I will go to great lengths to find things to laugh at and people who are funny. If I hear a group of people laughing, I will walk over to them and try to horn my way right in there and suck up as much of the laughter as possible. It's my addiction... And since I have to go to the dentist tomorrow, it wouldn't hurt to find something to laugh about........................
Monday, November 07, 2005
When the laughter dies...
And here I was all happy that I had finally found a good group of artists who like to laugh and have fun...and now an explosion has occurred and I am left scratching my head in amazement. Sigh. Life is certainly full of surprises and disappointments and it seems that you can't rely upon anyone else to show you a good time...you have to create your own fun. It just seems so much better when others are having fun at the same time. Dammit to hell.
Sunday, November 06, 2005
Doodles 10

I made this ACEO in honor of Jim, also known as Jeem, a member of our ACEO group on eBay.
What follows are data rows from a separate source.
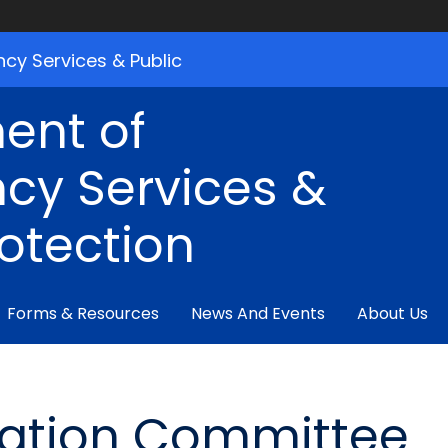
cy Services & Public
ent of
cy Services &
rotection
Forms & Resources
News And Events
About Us
ration Committee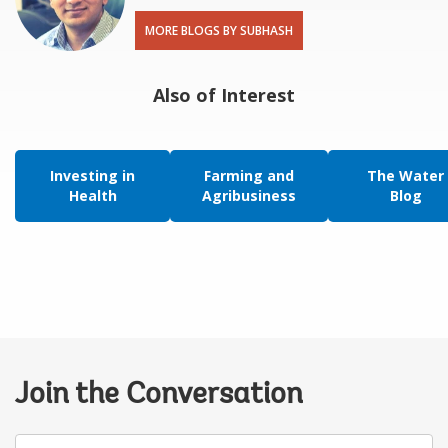
MORE BLOGS BY SUBHASH
Also of Interest
Investing in
Farming and
The Water
Health
Agribusiness
Blog
Join the Conversation
Your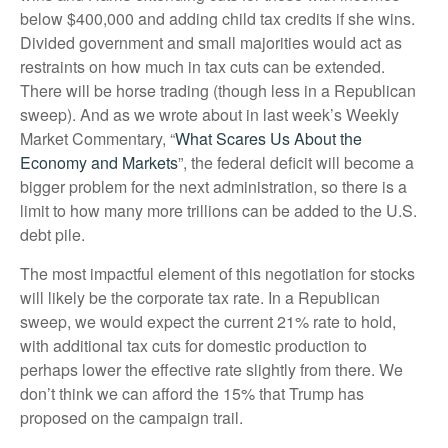
below $400,000 and adding child tax credits if she wins.
Divided government and small majorities would act as
restraints on how much in tax cuts can be extended.
There will be horse trading (though less in a Republican
sweep). And as we wrote about in last week’s Weekly
Market Commentary, “
What Scares Us About the
Economy and Markets
”, the federal deficit will become a
bigger problem for the next administration, so there is a
limit to how many more trillions can be added to the U.S.
debt pile.
The most impactful element of this negotiation for stocks
will likely be the corporate tax rate. In a Republican
sweep, we would expect the current 21% rate to hold,
with additional tax cuts for domestic production to
perhaps lower the effective rate slightly from there. We
don’t think we can afford the 15% that Trump has
proposed on the campaign trail.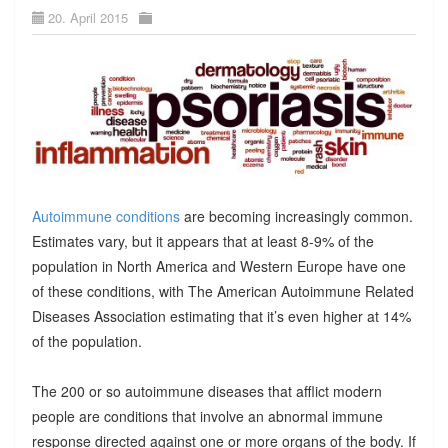
20. April 2015
Autoimmune conditions
are becoming increasingly common.
Estimates vary, but it appears that at least 8-9% of the
population in North America and Western Europe have one
of these conditions, with The American Autoimmune Related
Diseases Association estimating that it’s even higher at 14%
of the population.
The 200 or so autoimmune diseases that afflict modern
people are conditions that involve an abnormal immune
response directed against one or more organs of the body. If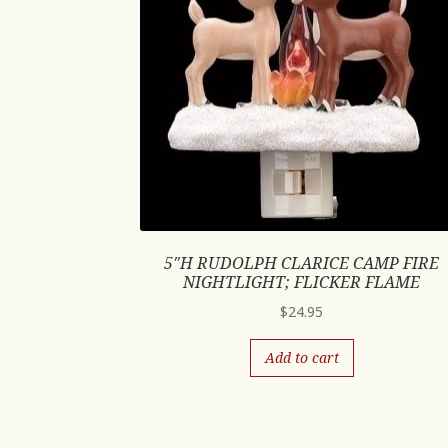
5″H RUDOLPH CLARICE CAMP FIRE
NIGHTLIGHT; FLICKER FLAME
$
24.95
Add to cart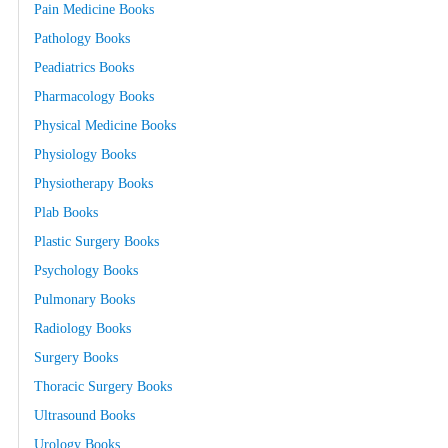
Pain Medicine Books
Pathology Books
Peadiatrics Books
Pharmacology Books
Physical Medicine Books
Physiology Books
Physiotherapy Books
Plab Books
Plastic Surgery Books
Psychology Books
Pulmonary Books
Radiology Books
Surgery Books
Thoracic Surgery Books
Ultrasound Books
Urology Books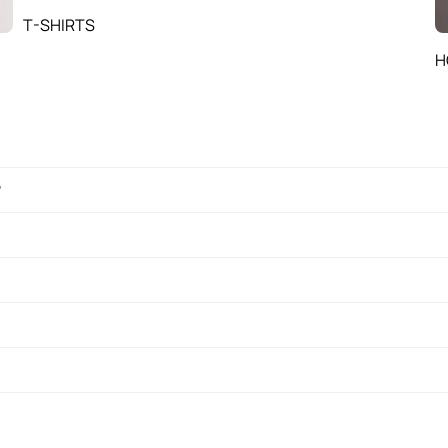
T-SHIRTS
H
?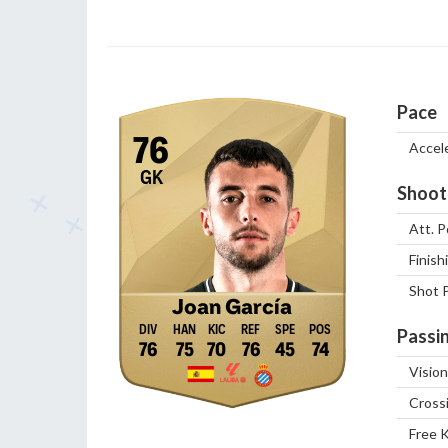
Pace
76
Accel
GK
Shoot
Att. P
Finish
Shot 
Joan García
Passi
76
75
70
76
45
74
Vision
Cross
Free 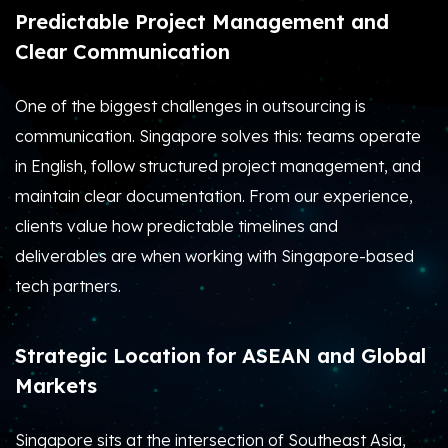
Predictable Project Management and
Clear Communication
One of the biggest challenges in outsourcing is
communication. Singapore solves this: teams operate
in English, follow structured project management, and
maintain clear documentation. From our experience,
clients value how predictable timelines and
deliverables are when working with Singapore-based
tech partners.
Strategic Location for ASEAN and Global
Markets
Singapore sits at the intersection of Southeast Asia,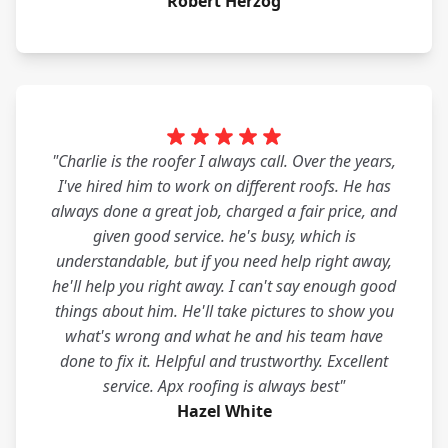
Robert Herzog
"Charlie is the roofer I always call. Over the years,
I've hired him to work on different roofs. He has
always done a great job, charged a fair price, and
given good service. he's busy, which is
understandable, but if you need help right away,
he'll help you right away. I can't say enough good
things about him. He'll take pictures to show you
what's wrong and what he and his team have
done to fix it. Helpful and trustworthy. Excellent
service. Apx roofing is always best"
Hazel White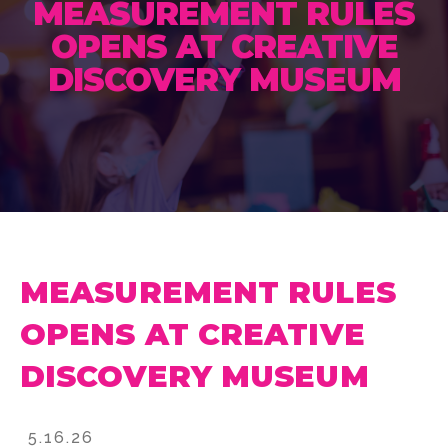
MEASUREMENT RULES
OPENS AT CREATIVE
DISCOVERY MUSEUM
MEASUREMENT RULES
OPENS AT CREATIVE
DISCOVERY MUSEUM
5.16.26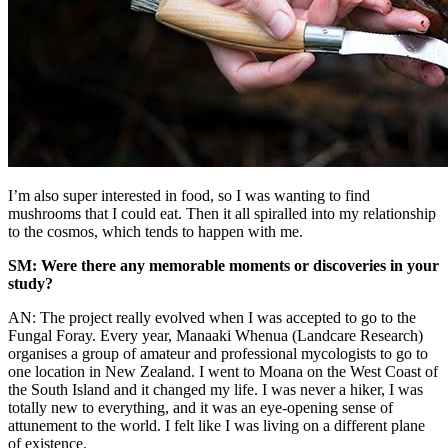
I’m also super interested in food, so I was wanting to find
mushrooms that I could eat. Then it all spiralled into my relationship
to the cosmos, which tends to happen with me.
SM: Were there any memorable moments or discoveries in your
study?
AN: The project really evolved when I was accepted to go to the
Fungal Foray. Every year, Manaaki Whenua (Landcare Research)
organises a group of amateur and professional mycologists to go to
one location in New Zealand. I went to Moana on the West Coast of
the South Island and it changed my life. I was never a hiker, I was
totally new to everything, and it was an eye-opening sense of
attunement to the world. I felt like I was living on a different plane
of existence.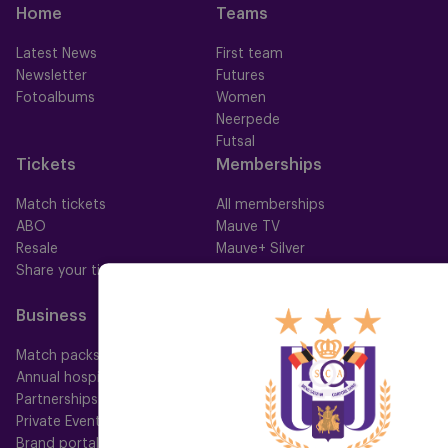
Home
Teams
Latest News
First team
Newsletter
Futures
Fotoalbums
Women
Neerpede
Futsal
Tickets
Memberships
Match tickets
All memberships
ABO
Mauve TV
Resale
Mauve+ Silver
Share your ticket
Mauve+ Gold
Mauve Ket
Business
Fan
Match packs
Fan Council
Annual hospitality
Fanshop
Partnerships
Private Events
Brand portal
He's a very, very funny man and we all laugh and laugh at this guy and the things that he says on our group discussions.
This card is very significant in that he makes drawings of crows on his ACEOs very often and they usually sell for $40 and up. He also swears that no one is EVER laughing out loud when they type LOL, which may be true in many cases, but not in mine. I am usually laughing so loud that I can barely stay in my chair.
Today, for instance, I was fiddling around looking at other ACEOs that are listed on eBay...rather than confront all the computer and Cafe Press geek crap that I was supposed to be doing... I promised myself that I wouldn't buy anymore ACEOs because I am getting quite a collection of them and I need to be SELLING, not buying.
So I see this Percy the Fairy Snail and I was literally doubled over with laughter...there he is on this little tiny ACEO painting and I am guffawing with tears rolling down my face. I had to get this guy because he still makes me laugh everytime I look at his face. It's unbelievable how much fun you can have in the art world! You simply have to find the right crowd of artists to hang with and enjoy each others company. I cannot even count the number of times that these ACEO artists have made me laugh in the past month. Between their artwork and their sensahuma on the discussions...I feel like I have finally found some artists that are kin.
Thursday, November 03, 2005
An Artist's Life
This is the latest ACEO to add to my growing collection. I liked the idea of the paint brush moving across the support spreading colors as it went. Something that many of us experience every day of our lives.An ordinary action in an extraordinary life...that's how I see it. An artist's life is a remarkable experience. When I was with my 75 year old friend last night we were laughing gleefully at the very idea of how we sometimes get 'lost' in our visions of how we would paint something, or what we could do to improve an otherwise tawdry and shabby world with more aesthetics.
I used to view artists as being 'theetie-weetie' or 'artsy-fartsy' or any other hyphenated words that I could think of. Even though I had been a closet artist my whole life, I never took artists seriously...odd, isn't it? I think I must have been feeling so hopeless about ever achieving my secret goal of making a living as an artist...that the only way that I could live with the failure and disappointment I was experiencing was to belittle and invalidate other artists.
Tonite I assembled all of the wonderful little ACEOs that I have purchased on eBay in the past month and I was astonished at how fabulous they all are! It's my own personal little art gallery in a binder! A book of art that I have assembled and created for my very own pleasure. I had no idea when I began this ACEO adventure a few weeks back that I would become completely addicted to it. Quite a surprise. I also know that this notebook is going to be a valued treasure of mine in the years to come.